De acordo com o texto publicado, as instituições de ensino público e privado de Belo Horizonte poderão sofrer sanções administrativas caso violem a nova lei. No entanto, os detalhes sobre como será feita essa punição ainda precisam ser definidos por meio de decreto.
A lei foi proposta pelo então vereador e atual deputado federal Nikolas Ferreira (PL-MG) e foi aprovada pelo Legislativo municipal em abril deste ano. No entanto, o prefeito Fuad Noman (PSD) vetou o projeto, mas a Câmara Municipal derrubou o veto no início de agosto.
“Em BH, não tem mais Elu e Todes.

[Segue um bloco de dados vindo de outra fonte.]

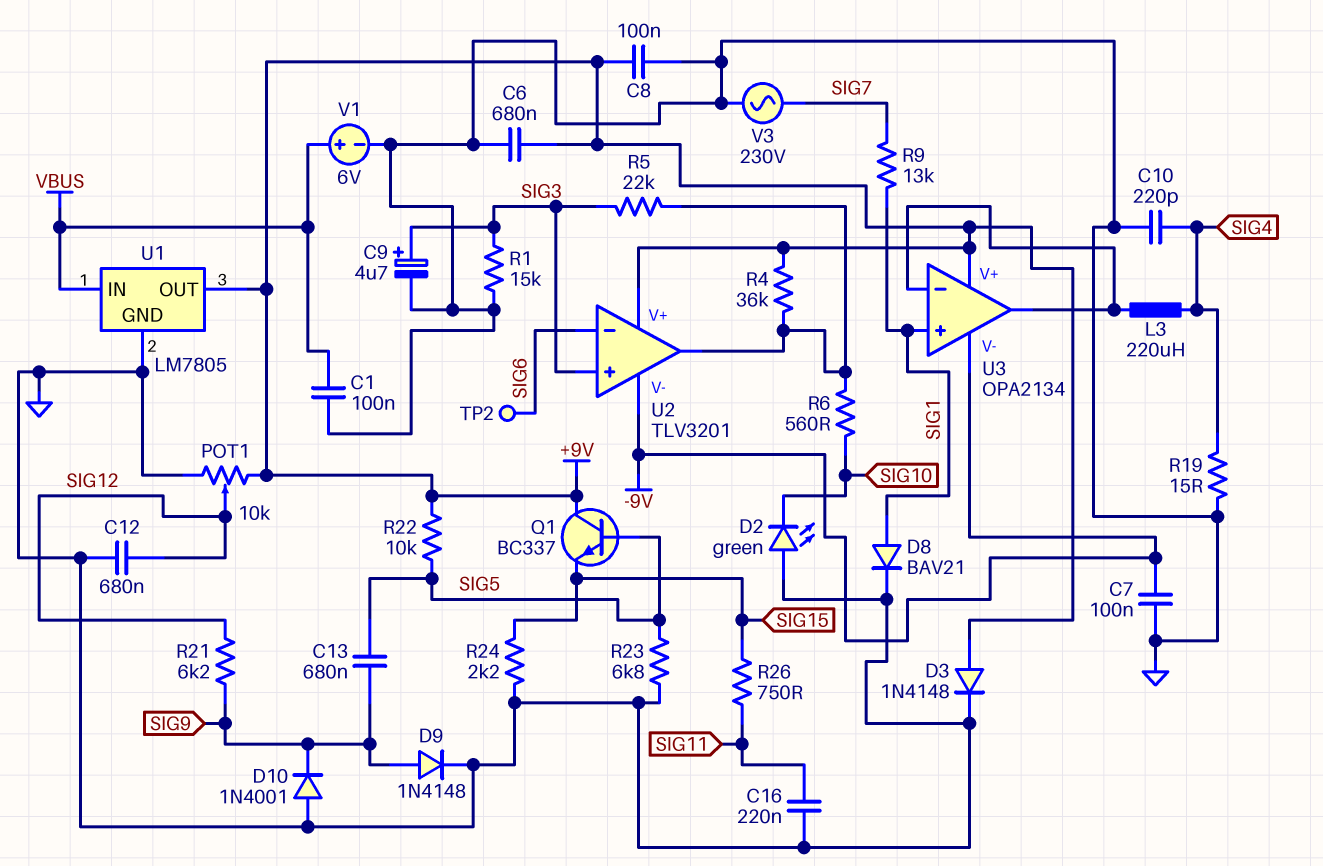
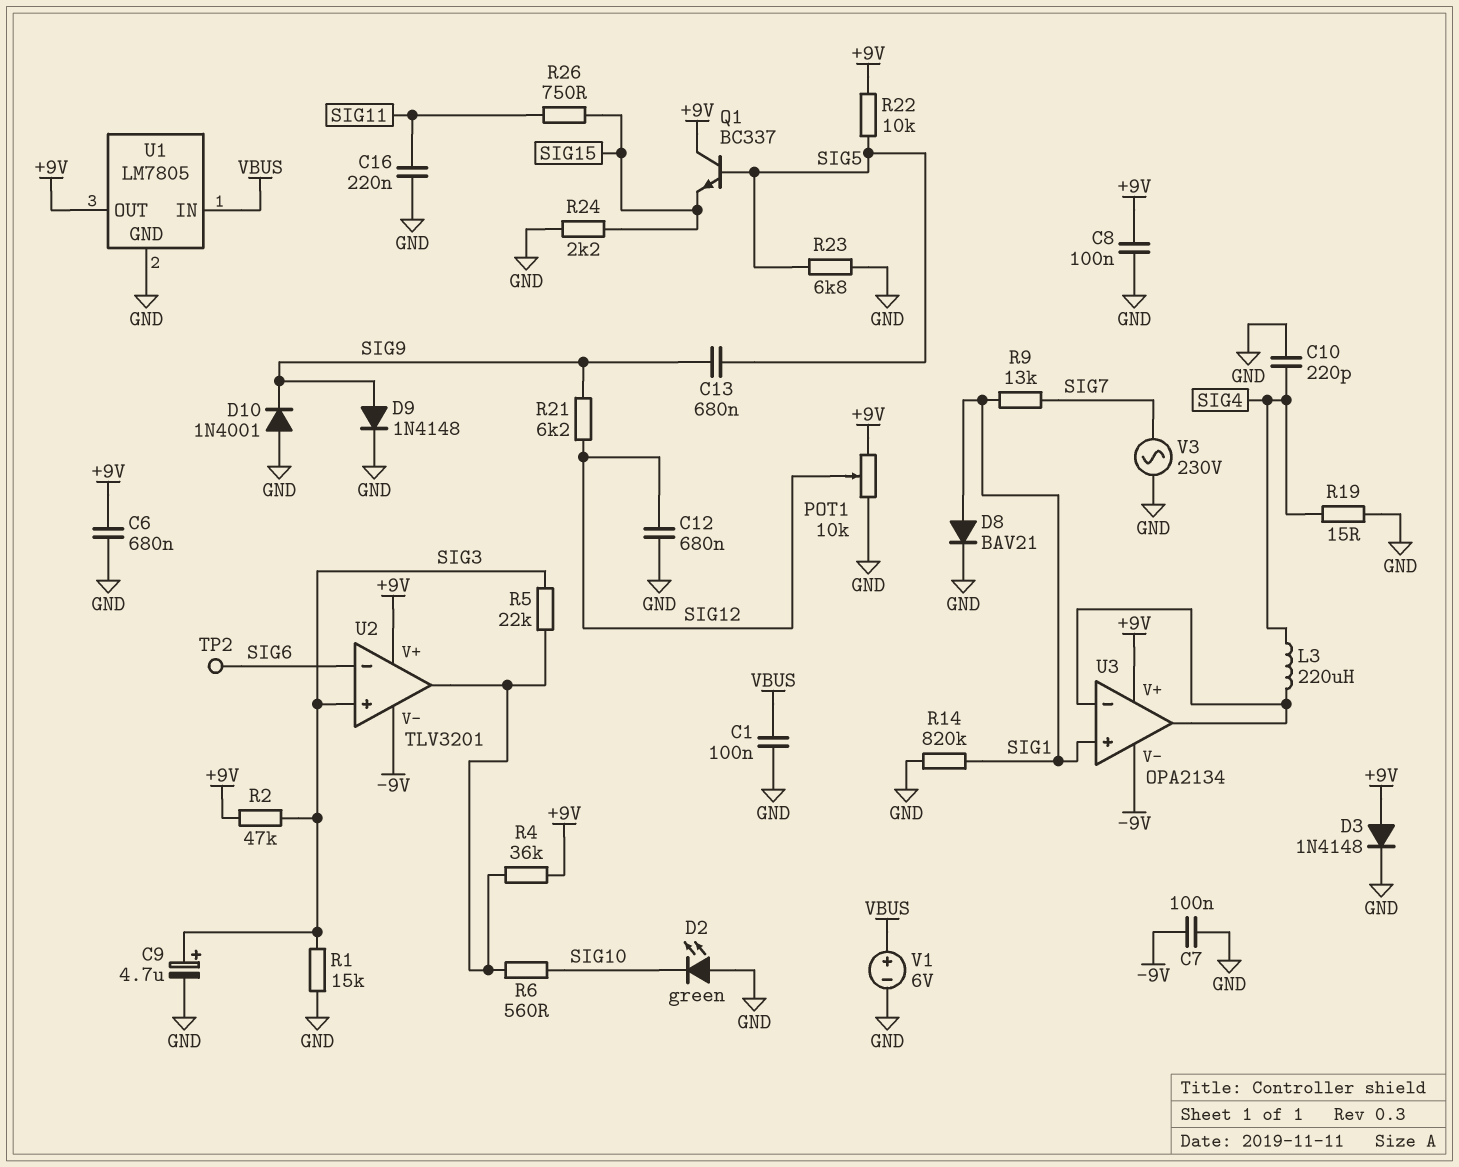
R2: none -> 47k (+9V, SIG3)
R14: none -> 820k (GND, SIG1)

A língua portuguesa será respeitada. Que a minha lei seja exemplo pra todo Brasil”, escreveu Nikolas Ferreira no Twitter.
Vale ressaltar que Rondônia também tentou implementar uma lei semelhante, proibindo a linguagem neutra em instituições de ensino e em editais de concursos públicos. No entanto, a legislação foi suspensa pelo ministro do Supremo Tribunal Federal (STF) Edson Fachin logo em seguida.
Em fevereiro deste ano, o plenário do STF considerou a lei inconstitucional por entender que ela vai contra a competência legislativa da União para estabelecer normas gerais sobre diretrizes e bases da educação. A Ação Direta de Inconstitucionalidade (ADI) foi movida pela Confederação Nacional dos Trabalhadores em Estabelecimentos de Ensino (Contee).
É importante destacar que o debate sobre o uso da linguagem neutra tem se intensificado nos últimos anos e tem como objetivo principal promover uma maior inclusão e respeito para além do tradicional gênero masculino e feminino. Contudo, há opiniões divergentes sobre o tema, e a lei em Belo Horizonte levanta questões sobre os limites da autonomia legislativa dos municípios em relação à legislação nacional.